Linux is an operating system (OS) for computers, in much the same way as Microsoft Windows (MSW) and Mac OS X are. An operating system is software that runs on a computer, to support applications and control the hardware. Applications are software programs that help you to do useful stuff on the computer, such as surf the web, send email, write letters, play music, compute pi, etc. Applications are not part of the operating system, they kind of ‘sit on top’ of an operating system, asking it to do stuff such as get a connection to the Internet, or get keyboard input, or save a document to a hard drive, or display something on your monitor screen. The operating system mediates between applications and your computer hardware.

> Listed records:
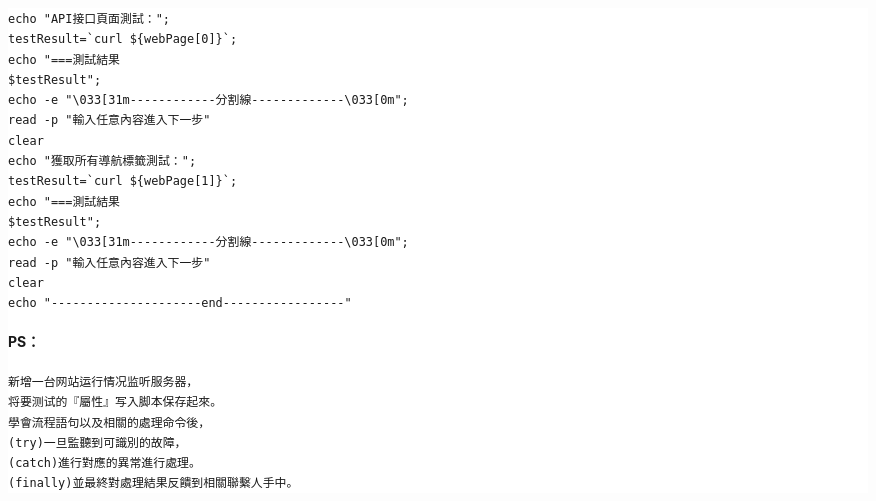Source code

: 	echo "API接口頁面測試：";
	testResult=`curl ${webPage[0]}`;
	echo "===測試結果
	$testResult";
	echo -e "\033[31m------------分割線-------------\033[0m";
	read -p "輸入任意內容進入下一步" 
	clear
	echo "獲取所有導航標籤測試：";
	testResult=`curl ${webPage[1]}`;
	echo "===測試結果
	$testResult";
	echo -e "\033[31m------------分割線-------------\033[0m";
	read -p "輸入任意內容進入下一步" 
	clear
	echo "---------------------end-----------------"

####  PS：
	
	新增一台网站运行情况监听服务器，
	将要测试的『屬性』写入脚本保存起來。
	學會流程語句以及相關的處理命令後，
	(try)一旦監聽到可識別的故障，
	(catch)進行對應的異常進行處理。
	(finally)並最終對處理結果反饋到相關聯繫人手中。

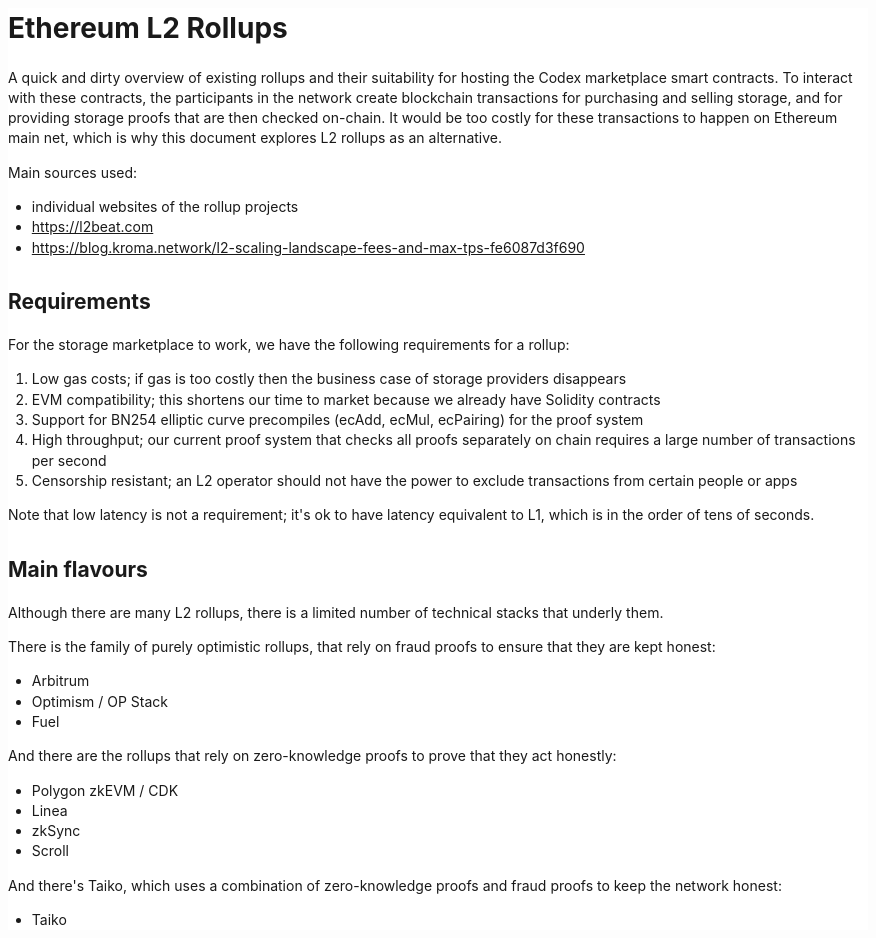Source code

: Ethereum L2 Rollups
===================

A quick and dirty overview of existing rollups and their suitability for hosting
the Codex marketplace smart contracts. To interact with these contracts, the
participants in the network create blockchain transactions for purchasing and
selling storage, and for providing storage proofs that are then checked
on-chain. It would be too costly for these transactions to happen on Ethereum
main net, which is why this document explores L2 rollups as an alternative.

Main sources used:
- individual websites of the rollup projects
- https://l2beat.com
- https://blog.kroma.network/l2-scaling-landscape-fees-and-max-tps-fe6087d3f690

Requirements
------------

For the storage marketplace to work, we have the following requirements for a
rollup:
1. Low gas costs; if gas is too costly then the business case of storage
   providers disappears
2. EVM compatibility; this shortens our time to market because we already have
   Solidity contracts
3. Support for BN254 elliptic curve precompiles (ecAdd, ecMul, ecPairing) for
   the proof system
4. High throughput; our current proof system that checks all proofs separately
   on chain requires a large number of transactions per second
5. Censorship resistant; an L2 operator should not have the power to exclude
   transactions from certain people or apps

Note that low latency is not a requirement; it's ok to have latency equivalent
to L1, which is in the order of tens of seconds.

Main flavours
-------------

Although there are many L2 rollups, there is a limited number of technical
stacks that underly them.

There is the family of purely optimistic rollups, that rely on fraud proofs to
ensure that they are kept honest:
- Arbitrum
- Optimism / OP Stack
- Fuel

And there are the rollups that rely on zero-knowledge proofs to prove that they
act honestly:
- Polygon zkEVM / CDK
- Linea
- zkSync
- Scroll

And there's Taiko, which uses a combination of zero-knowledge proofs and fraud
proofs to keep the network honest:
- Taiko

> What the exercise asks:
In the Linux overview, what does the operating system mediate between? The entries above come from a separate source unrelated to the Linux overview.

> Task answer:
It mediates between applications and your computer hardware.